::: Passage provided :::

The nation’s high court ruled unanimously this week that Amazon.com warehouse workers aren’t entitled to pay for the half hour they spend being screened for theft at the end of their work shifts.
It’s another blow against low-wage workers by the most pro-business, anti-employee U.S. Supreme Court in recent history.
The opinion, authored by Justice Clarence Thomas, held that the time the workers spent waiting to be screened isn’t an integral and indispensable part of their jobs. Thomas writes the workers were hired to take products off the shelves and package them for shipment to Amazon’s customers, not to go through security screenings. The Court ruled the screenings “are not an intrinsic element of retrieving products from warehouse shelves or packaging them for shipment.”
The ruling, in the case of Integrity Staffing Solutions, Inc. v. Busk, allows the company to force workers to stand in line without pay at the end of each shift to go through the humiliating process of emptying their pockets and walking through metal detectors. And the company has no incentive to reduce the wait-time by adding staff to expedite the process. Integrity Staffing Solutions operates two warehouses in Las Vegas and Fernley, NV, that serve as storage and order-filling facilities for the online retail giant Amazon.com.

::: Record excerpts :::

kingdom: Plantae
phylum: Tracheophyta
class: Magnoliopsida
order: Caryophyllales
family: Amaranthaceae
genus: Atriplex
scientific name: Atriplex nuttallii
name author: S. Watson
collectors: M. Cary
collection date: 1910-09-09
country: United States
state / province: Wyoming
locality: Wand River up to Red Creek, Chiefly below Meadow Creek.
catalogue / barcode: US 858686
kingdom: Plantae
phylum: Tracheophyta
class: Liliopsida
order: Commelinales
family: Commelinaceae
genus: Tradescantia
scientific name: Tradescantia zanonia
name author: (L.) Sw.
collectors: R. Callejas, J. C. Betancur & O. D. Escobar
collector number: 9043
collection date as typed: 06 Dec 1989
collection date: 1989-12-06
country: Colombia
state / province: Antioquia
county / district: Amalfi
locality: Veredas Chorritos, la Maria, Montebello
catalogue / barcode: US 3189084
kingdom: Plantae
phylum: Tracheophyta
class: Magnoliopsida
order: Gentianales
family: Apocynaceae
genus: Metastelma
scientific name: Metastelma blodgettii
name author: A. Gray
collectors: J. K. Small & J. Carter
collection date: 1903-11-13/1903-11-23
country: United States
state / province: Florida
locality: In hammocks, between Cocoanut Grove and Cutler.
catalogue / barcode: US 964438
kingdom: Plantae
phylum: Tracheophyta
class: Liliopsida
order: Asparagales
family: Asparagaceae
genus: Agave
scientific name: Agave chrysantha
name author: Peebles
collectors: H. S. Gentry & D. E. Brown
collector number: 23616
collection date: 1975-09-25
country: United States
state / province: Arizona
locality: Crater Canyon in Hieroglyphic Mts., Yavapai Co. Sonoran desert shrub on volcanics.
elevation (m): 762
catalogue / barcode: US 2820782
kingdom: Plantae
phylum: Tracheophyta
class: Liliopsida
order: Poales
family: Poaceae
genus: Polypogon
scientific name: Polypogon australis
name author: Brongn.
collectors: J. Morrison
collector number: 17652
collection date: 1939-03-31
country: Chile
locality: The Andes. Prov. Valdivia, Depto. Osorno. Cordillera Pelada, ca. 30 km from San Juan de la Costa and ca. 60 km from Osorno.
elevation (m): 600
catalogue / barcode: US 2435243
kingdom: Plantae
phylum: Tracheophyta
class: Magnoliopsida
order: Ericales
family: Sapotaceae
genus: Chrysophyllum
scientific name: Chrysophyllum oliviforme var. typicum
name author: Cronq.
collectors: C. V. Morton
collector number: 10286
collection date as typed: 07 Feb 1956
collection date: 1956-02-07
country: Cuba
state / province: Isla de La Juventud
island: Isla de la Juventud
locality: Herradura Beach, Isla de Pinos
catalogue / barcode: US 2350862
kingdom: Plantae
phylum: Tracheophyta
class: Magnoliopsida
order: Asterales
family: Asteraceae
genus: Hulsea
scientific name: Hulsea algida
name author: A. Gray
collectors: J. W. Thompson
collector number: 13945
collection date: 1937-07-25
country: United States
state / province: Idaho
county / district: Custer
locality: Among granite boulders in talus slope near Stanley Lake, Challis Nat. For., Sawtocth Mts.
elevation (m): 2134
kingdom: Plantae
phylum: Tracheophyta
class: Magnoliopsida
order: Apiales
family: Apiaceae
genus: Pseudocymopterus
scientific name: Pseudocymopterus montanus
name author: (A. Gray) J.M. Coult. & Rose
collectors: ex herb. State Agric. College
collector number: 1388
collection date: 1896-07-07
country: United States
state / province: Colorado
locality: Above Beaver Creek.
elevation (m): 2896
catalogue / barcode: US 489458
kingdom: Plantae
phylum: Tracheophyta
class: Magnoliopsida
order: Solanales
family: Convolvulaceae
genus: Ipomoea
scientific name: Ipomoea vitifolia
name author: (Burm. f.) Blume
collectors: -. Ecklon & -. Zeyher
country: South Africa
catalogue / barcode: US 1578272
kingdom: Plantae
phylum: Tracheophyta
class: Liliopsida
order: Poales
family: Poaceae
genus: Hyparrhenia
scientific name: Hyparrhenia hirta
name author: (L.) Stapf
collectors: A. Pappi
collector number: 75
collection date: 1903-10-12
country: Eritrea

:::

:: Tasks to carry out ::
1 – Name every organization, company or court, that the article on the Amazon warehouse screening ruling mentions by name.
2 – Reproduce the article on the Amazon warehouse screening ruling starting with "The ruling, in" and going on through "retail giant Amazon.com.", swapping "metal detectors" for "body scanners".

:: Answer list ::
1 – Amazon.com; the U.S. Supreme Court; Integrity Staffing Solutions, Inc.

2 –
The ruling, in the case of Integrity Staffing Solutions, Inc. v. Busk, allows the company to force workers to stand in line without pay at the end of each shift to go through the humiliating process of emptying their pockets and walking through body scanners. And the company has no incentive to reduce the wait-time by adding staff to expedite the process. Integrity Staffing Solutions operates two warehouses in Las Vegas and Fernley, NV, that serve as storage and order-filling facilities for the online retail giant Amazon.com.